Wattimena berharap, Pemkot dan Kanwil Hukum dan HAM Maluku, dapat bekerja sama dalam bentuk Memorandum of Understanding (MOU), agar Pemkot dapat mengambil peran penting dalam hal memperjuangkan hak-hak penggiat ekonomi kreatif di kota ini.

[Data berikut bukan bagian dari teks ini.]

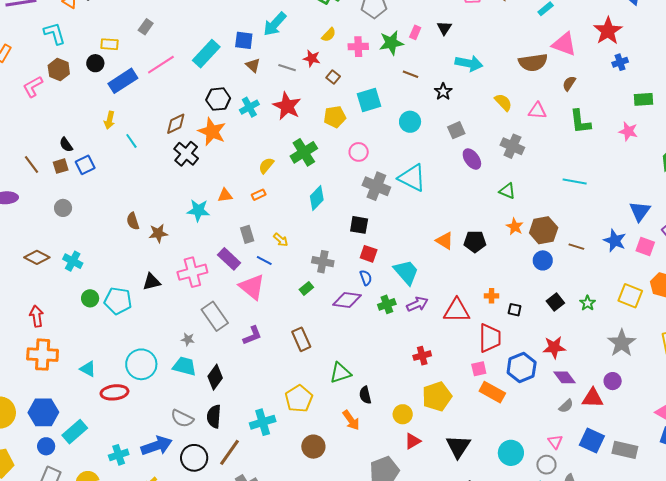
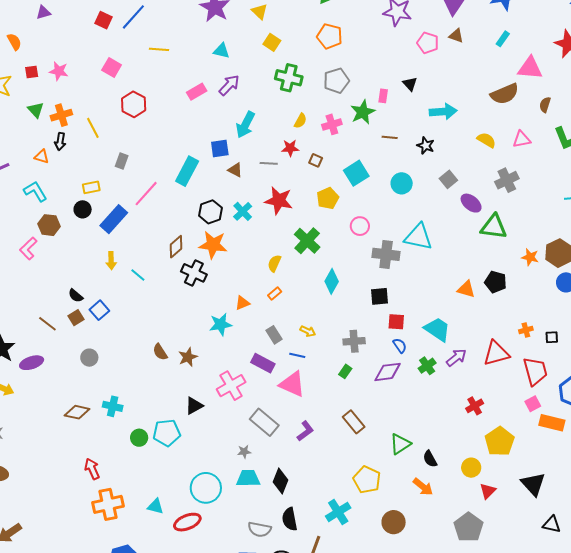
gray cross: (512, 146) -> (507, 180), turned -35
green triangle: (507, 191) -> (494, 227), moved, size x1.6
black pentagon: (475, 242) -> (496, 282), turned 30

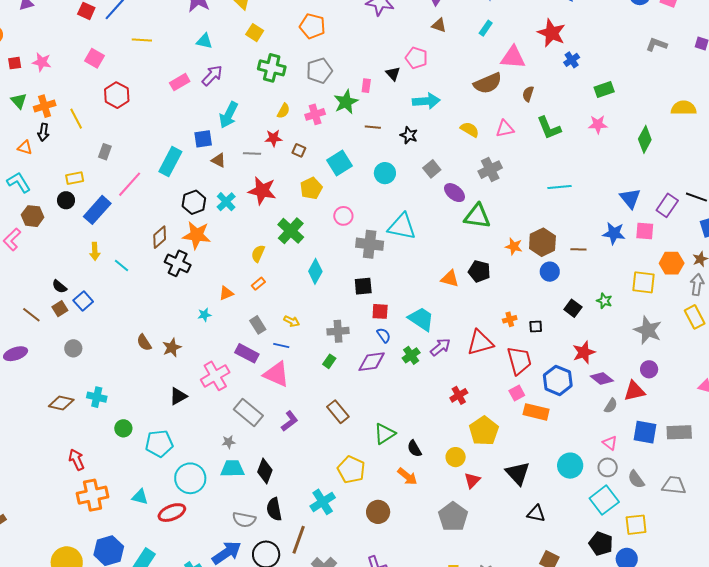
pink pentagon: (428, 43) -> (416, 58), moved
cyan star: (221, 324) -> (204, 315), size x0.6
cyan pentagon: (167, 433) -> (159, 443), moved

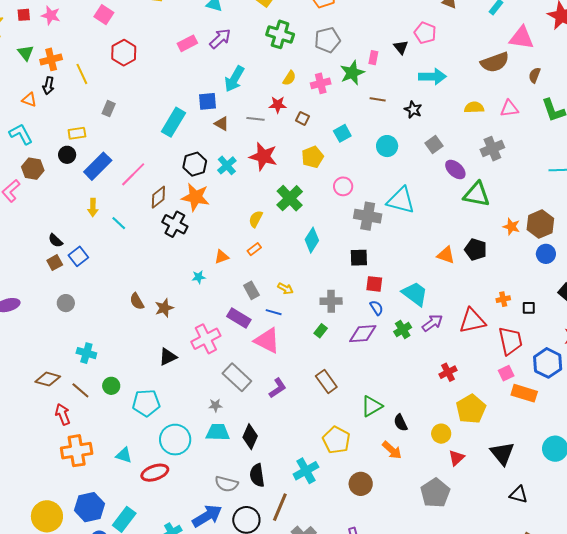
yellow semicircle: (470, 130) -> (474, 107), turned -36
cyan square: (340, 163) -> (342, 133), size x0.7
pink line: (130, 184) -> (133, 174), moved
brown line: (31, 315) -> (80, 390), moved
brown diamond: (61, 403) -> (48, 379), moved

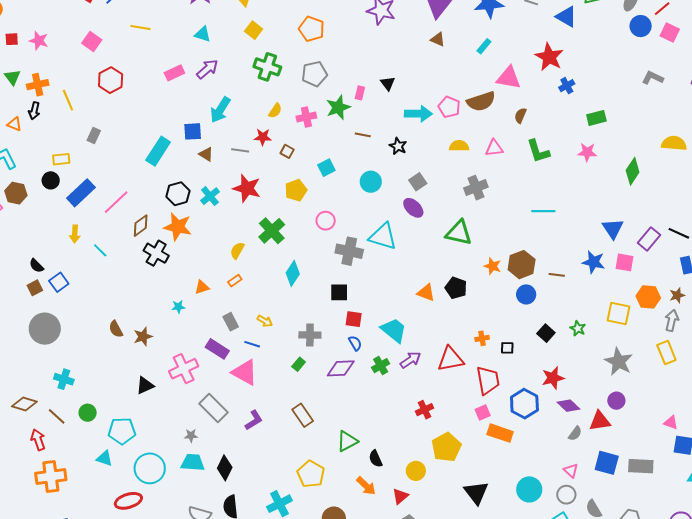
pink pentagon: (425, 33) -> (449, 107), moved
purple ellipse: (455, 169) -> (413, 208), moved
gray circle: (66, 303) -> (45, 329), size x1.8
cyan triangle: (124, 455) -> (104, 458), moved
red triangle: (456, 458) -> (400, 496), moved

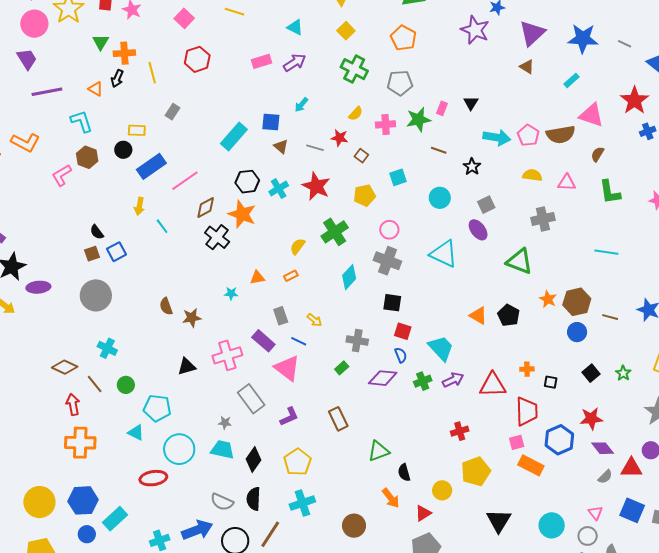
cyan arrow: (220, 110) -> (301, 105), size x0.6
gray cross: (349, 251) -> (387, 261), moved
yellow pentagon: (311, 474) -> (298, 462), moved

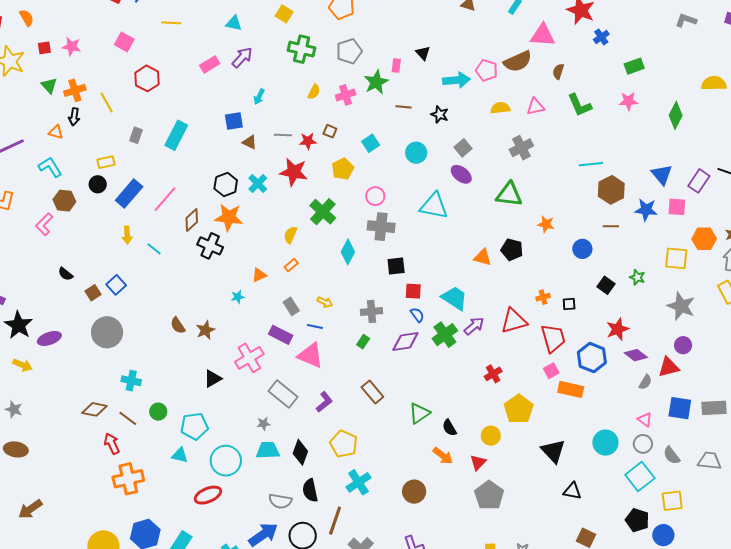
cyan rectangle: (234, 137) -> (176, 135), moved
red star: (339, 138) -> (308, 141), moved
black semicircle: (97, 232) -> (66, 274), moved
brown hexagon: (577, 302) -> (611, 190), moved
green cross: (423, 381) -> (445, 335), size x1.4

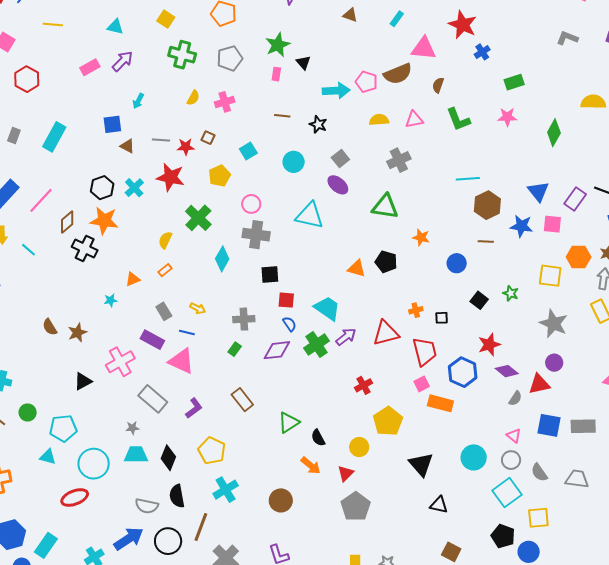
green star: (376, 82) -> (278, 45), moved

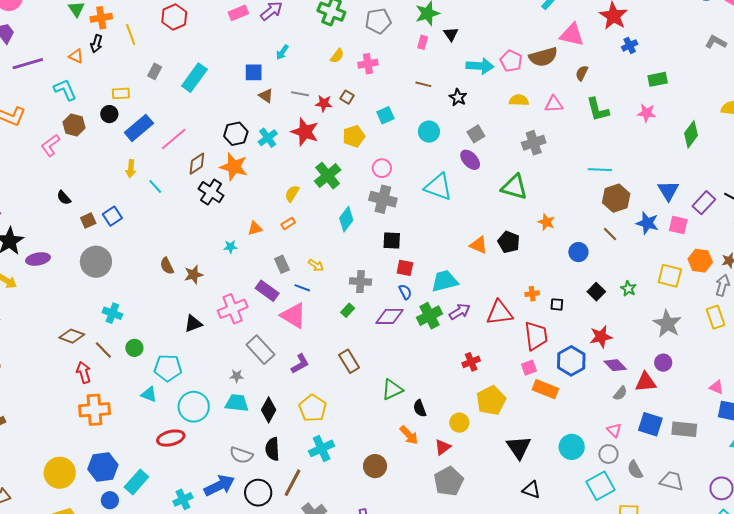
brown line: (486, 241) -> (610, 234), turned 35
cyan trapezoid: (327, 308) -> (445, 281), turned -56

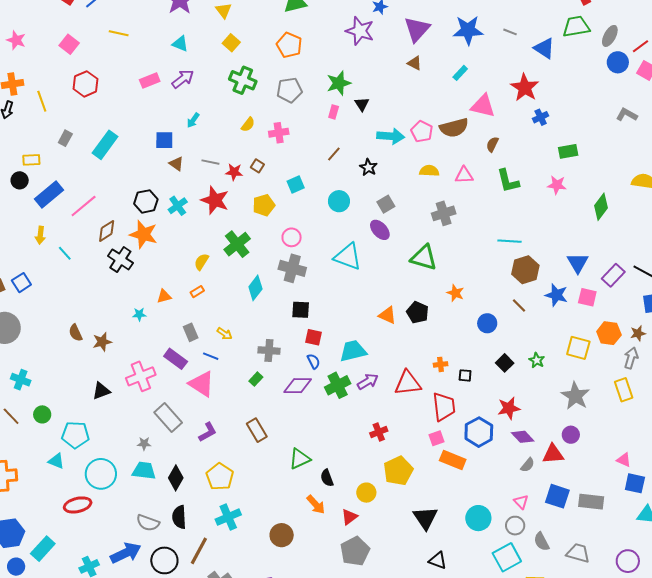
brown line: (423, 84) -> (334, 154), turned -63

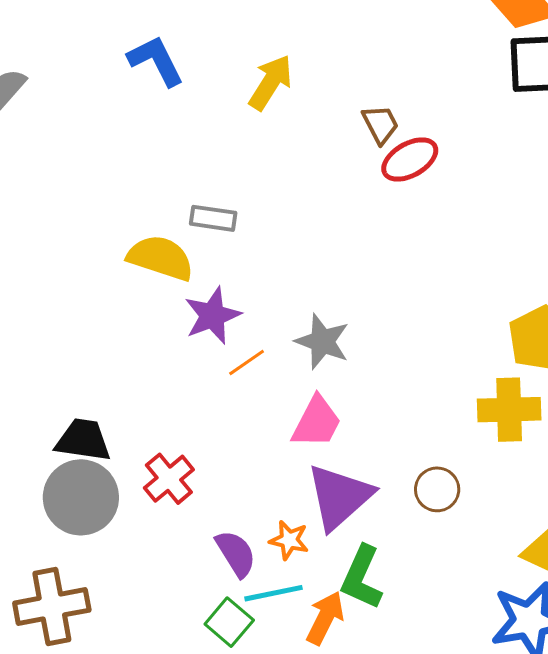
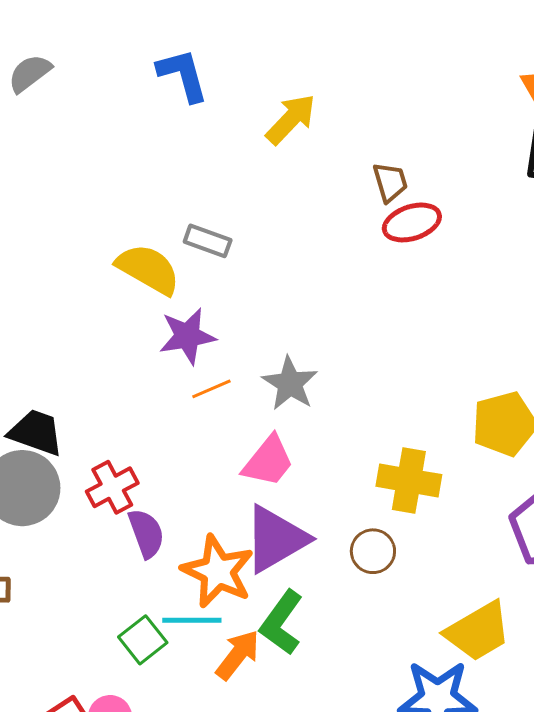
yellow cross: (509, 410) -> (409, 480), moved
orange star: (289, 540) -> (218, 571), size x1.8
purple semicircle: (236, 554) -> (146, 533), moved

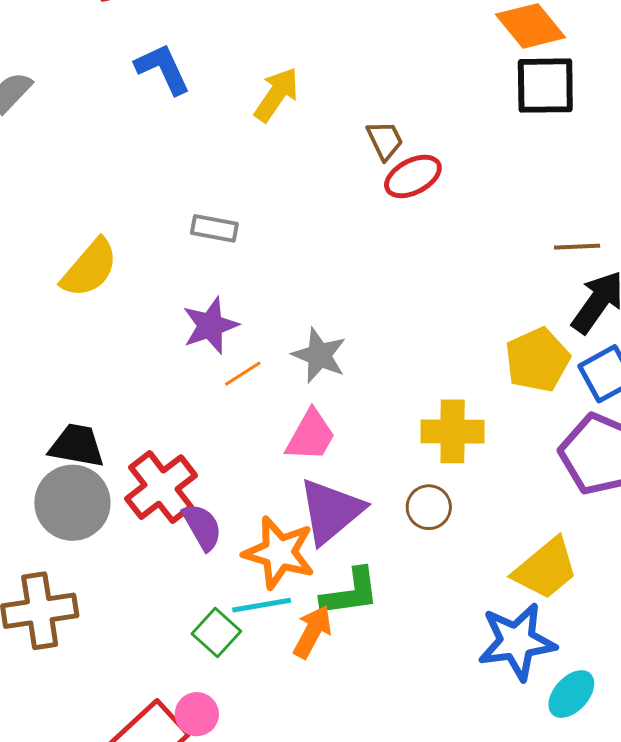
yellow semicircle: (148, 269) -> (90, 268), moved, turned 110
red cross: (112, 487) -> (161, 487), size x1.4
green L-shape: (281, 622) -> (350, 593), turned -124

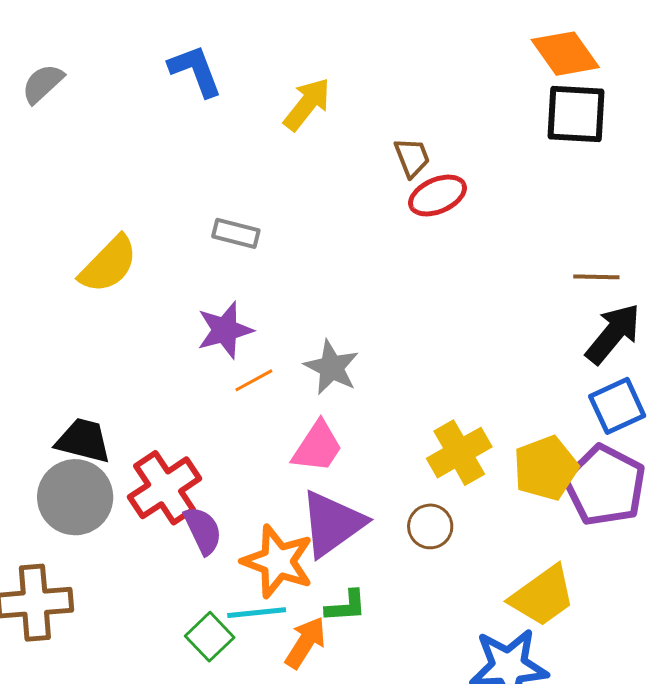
yellow pentagon: (537, 360) -> (546, 468), moved
yellow cross: (453, 431) -> (459, 453), turned -34
green L-shape: (350, 593) -> (346, 606), size x0.7

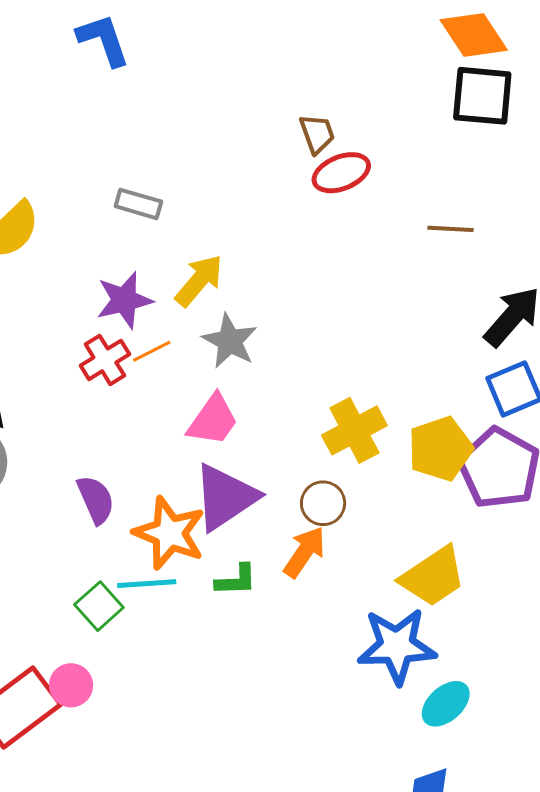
yellow arrow: (307, 104) -> (199, 281), moved
brown line: (596, 277) -> (450, 229), moved
red cross: (165, 488) -> (105, 360), moved, size x0.7
orange arrow: (305, 643) -> (304, 552), moved

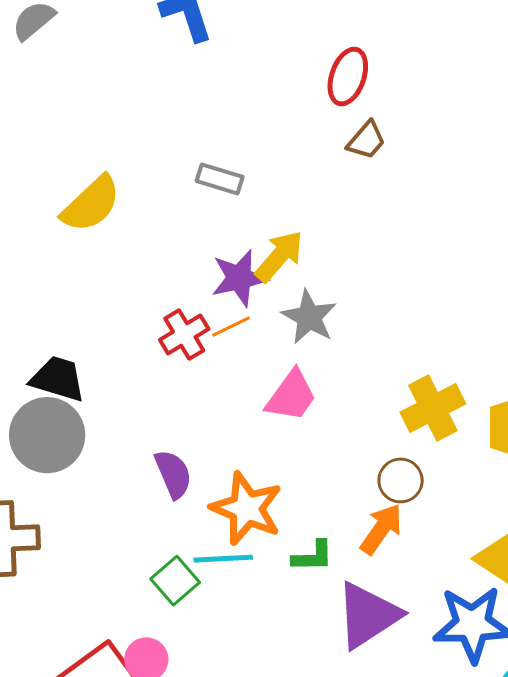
brown trapezoid: (317, 134) -> (366, 140), moved, turned 60
red ellipse: (341, 173) -> (348, 77), moved, turned -50
purple star: (124, 300) -> (239, 278), moved
purple triangle: (225, 497) -> (368, 615), moved

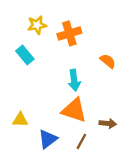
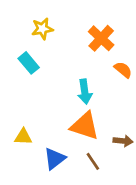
orange cross: (69, 33) -> (101, 38), moved, turned -30
brown line: (81, 141) -> (93, 161), turned -63

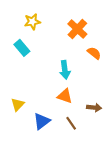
orange triangle: (85, 126) -> (65, 96), size x0.7
yellow triangle: (23, 137) -> (18, 104), turned -48

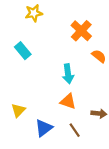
yellow star: (32, 22) -> (34, 13), moved

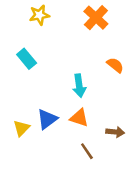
orange cross: (81, 31) -> (96, 18), moved
blue triangle: (44, 128) -> (47, 119), moved

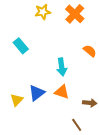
yellow star: (39, 15) -> (43, 12), moved
brown line: (87, 151) -> (77, 125), moved

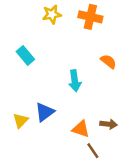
orange cross: (75, 14) -> (90, 17), turned -30
orange triangle: (62, 92) -> (81, 129), moved

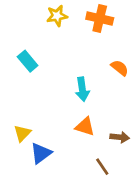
blue triangle: (45, 112) -> (41, 153), moved
orange triangle: (81, 129) -> (85, 127), moved

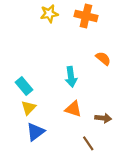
cyan rectangle: (28, 61) -> (24, 86), moved
yellow triangle: (22, 133) -> (29, 108), moved

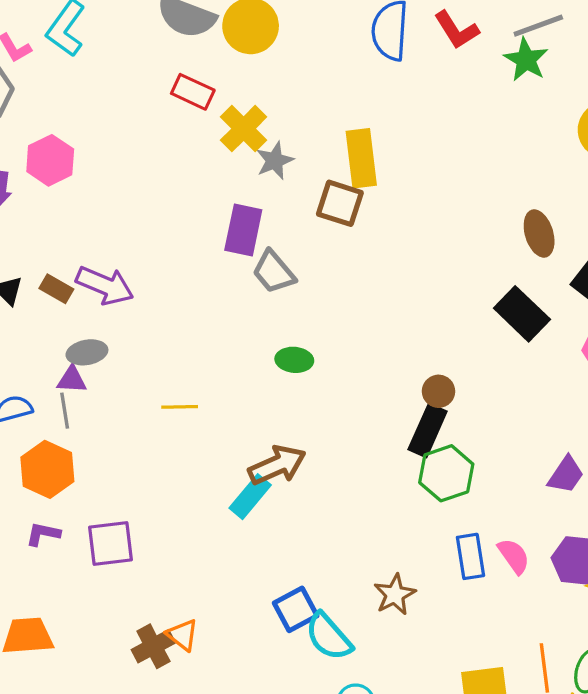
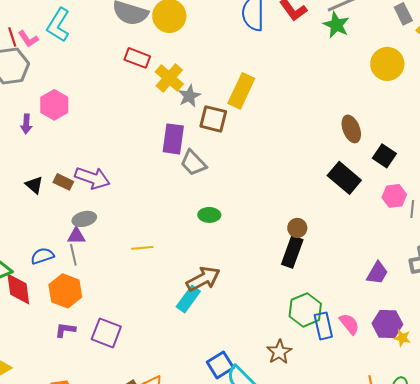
yellow rectangle: (361, 158) -> (241, 91), turned 36
brown square: (340, 203) -> (213, 119), moved
green hexagon: (446, 473) -> (305, 310), moved
purple square: (111, 544) -> (106, 333), turned 32

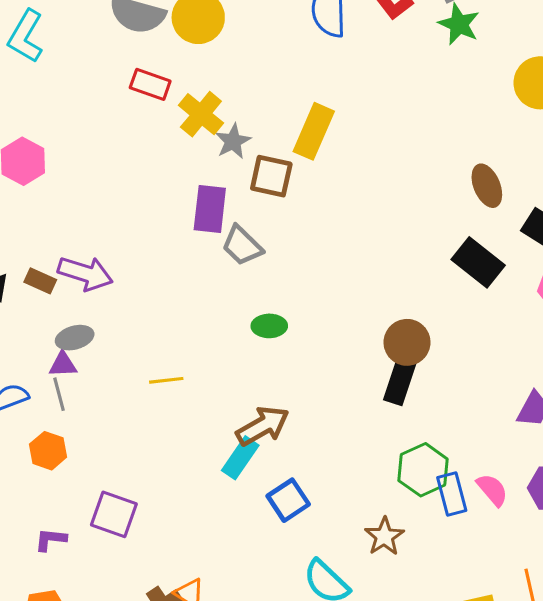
brown circle: (297, 228) -> (407, 342), size x1.5
orange hexagon: (65, 291) -> (48, 451), size x0.7
purple L-shape: (65, 330) -> (51, 540), moved
blue square: (220, 365) -> (288, 500), moved

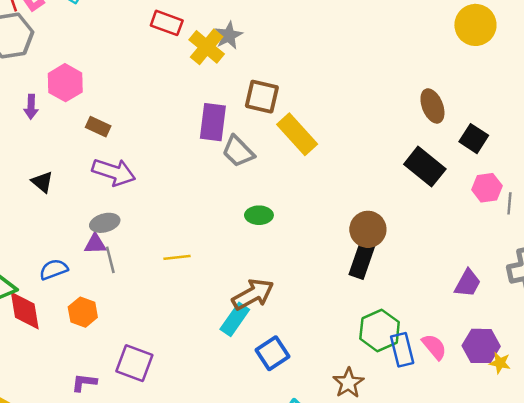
yellow rectangle: (314, 131) -> (297, 134), moved, turned -66
gray star: (233, 141) -> (229, 35), moved
brown rectangle: (40, 281) -> (98, 127), moved
gray line: (59, 394) -> (110, 260), moved

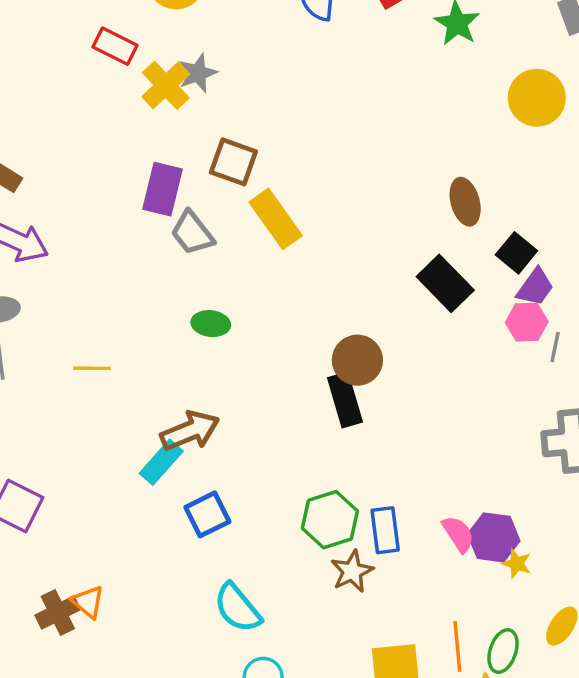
black rectangle: (362, 259) -> (345, 400), turned -42
purple trapezoid: (468, 283) -> (535, 287), moved
green hexagon: (380, 330) -> (330, 520), moved
pink semicircle: (434, 347) -> (458, 534), moved
brown star: (348, 383) -> (352, 571), moved

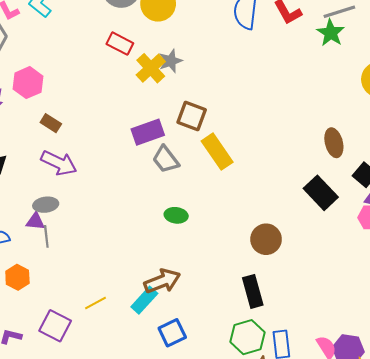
purple rectangle: (162, 189) -> (148, 132), turned 56
yellow line: (92, 368) -> (96, 303), moved, turned -30
black rectangle: (345, 400) -> (253, 291), moved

“Kami berharap Kanwil Kemenkum HAM dan Pemkot bisa melakukan semacam MoU/PKS supaya nanti kami fasilitasi. Kalau kita identitifikasi, kita daftarkan, ke Kemenkum HAM dan bisa juga kita fasilitasi biayanya agar mereka terus bertumbuh dan berkembang,” tandasnya.
Sementara itu, Dirjen Kekayaan Intelektual Kementerian Hukum dan HAM RI, Min Usihen, mengharapkan hal yang sama. Guna memberikan edukasi, dan pemahaman kepada masyarakat, maka harus ada kerja sama antara Pemkot setempat dan Kanwil termasuk di Kota Ambon, Maluku,
“Saya berharap terus bersinergi dengan Pemerintah Daerah (Pemda) dan seluruh pemangku kepentingan untuk membangun ekosistem kekayaan intelektual,” imbuhnya.
Untuk diketahui, Kota Ambon, Maluku merupakan Provinsi ke-30, yang menyelenggarakan Klinik Kekayaan Intelektual Keliling.